Losses API¶

anfis_toolbox.losses ¶

Loss functions and their gradients for ANFIS Toolbox.

This module centralizes the loss definitions used during training to make it explicit which objective is being optimized. Trainers can import from here so the chosen loss is clear in one place.

CrossEntropyLoss ¶

Bases: LossFunction

Categorical cross-entropy loss operating on logits.

Implements cross-entropy loss for multi-class classification tasks. Accepts raw logits (unbounded scores) and computes numerically stable loss using log-softmax formulation.

The loss is defined as

L = -(1/n) * Σ Σ y_true[i,j] * log(softmax(logits)[i,j])

And its gradient with respect to logits is

∇L = (1/n) * (softmax(logits) - y_true)

Numerical stability is achieved through

Stable log-softmax computation in loss method
Stable softmax via maximum subtraction in gradient method

gradient ¶

gradient(y_true: ndarray, y_pred: ndarray) -> np.ndarray

Compute gradient of cross-entropy with respect to logits.

The gradient simplifies to: softmax(logits) - one_hot(y_true) This form is derived from the chain rule applied to the cross-entropy loss.

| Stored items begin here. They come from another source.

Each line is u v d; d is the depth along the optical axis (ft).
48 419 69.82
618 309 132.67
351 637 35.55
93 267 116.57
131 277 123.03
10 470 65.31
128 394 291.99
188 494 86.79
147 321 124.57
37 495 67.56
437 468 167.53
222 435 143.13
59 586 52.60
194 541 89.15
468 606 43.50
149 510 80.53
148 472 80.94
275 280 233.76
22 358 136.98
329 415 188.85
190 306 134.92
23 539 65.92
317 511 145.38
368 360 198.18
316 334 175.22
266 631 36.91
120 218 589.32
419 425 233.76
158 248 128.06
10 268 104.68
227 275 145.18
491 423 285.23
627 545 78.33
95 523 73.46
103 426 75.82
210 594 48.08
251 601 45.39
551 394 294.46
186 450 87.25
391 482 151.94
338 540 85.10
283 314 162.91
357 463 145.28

Accepts integer labels or one-hot encoded targets. Returns gradient with the same shape as logits.

Parameters:

Name	Type	Description	Default
`y_true`	`ndarray`	Array of shape (n_samples,) of integer class labels, or one-hot encoded array of shape (n_samples, n_classes).	required
`y_pred`	`ndarray`	Raw logit scores of shape (n_samples, n_classes).	required

Returns:

Type	Description
`ndarray`	np.ndarray: Gradient of shape (n_samples, n_classes) with values typically in range [-1, 1] indicating direction to decrease loss.

Raises:

Type	Description
`ValueError`	If one-hot y_true shape doesn't match logits shape.

loss ¶

loss(y_true: ndarray, y_pred: ndarray) -> float

Compute mean cross-entropy from integer labels or one-hot vs logits.

Uses stable log-softmax computation to prevent numerical underflow. Handles both integer class labels and one-hot encoded targets.

Parameters:

Name	Type	Description	Default
`y_true`	`ndarray`	Array of shape (n_samples,) of integer class labels (0 to n_classes-1), or one-hot encoded array of shape (n_samples, n_classes).	required
`y_pred`	`ndarray`	Raw logit scores of shape (n_samples, n_classes).	required

Returns:

Name	Type	Description
`float`	`float`	Mean cross-entropy loss across all samples.

Notes

Returns 0.0 if batch is empty (n_samples == 0)
Numerically stable for arbitrarily large or small logit values

prepare_targets ¶

prepare_targets(
    y: Any, *, model: Any | None = None
) -> np.ndarray

Convert labels or one-hot encodings into dense float matrices.

Accepts either

1D integer class labels (0 to n_classes-1)
2D one-hot encoded targets

If 1D labels are provided, automatically converts to one-hot encoding. If model is provided with an n_classes attribute, validates consistency.

Parameters:

Name	Type	Description	Default
`y`	`Any`	Target labels as 1D array of integers or 2D one-hot array.	required
`model`	`Any \| None`	Optional model instance. If provided, uses model.n_classes to infer number of classes and validate dimensions.	`None`

Returns:

Type	Description
`ndarray`	np.ndarray: One-hot encoded targets of shape (n_samples, n_classes).

Raises:

Type	Description
`ValueError`	If y dimension is not 1 or 2, or if dimensions don't match model.

LossFunction ¶

Base interface for losses used by trainers.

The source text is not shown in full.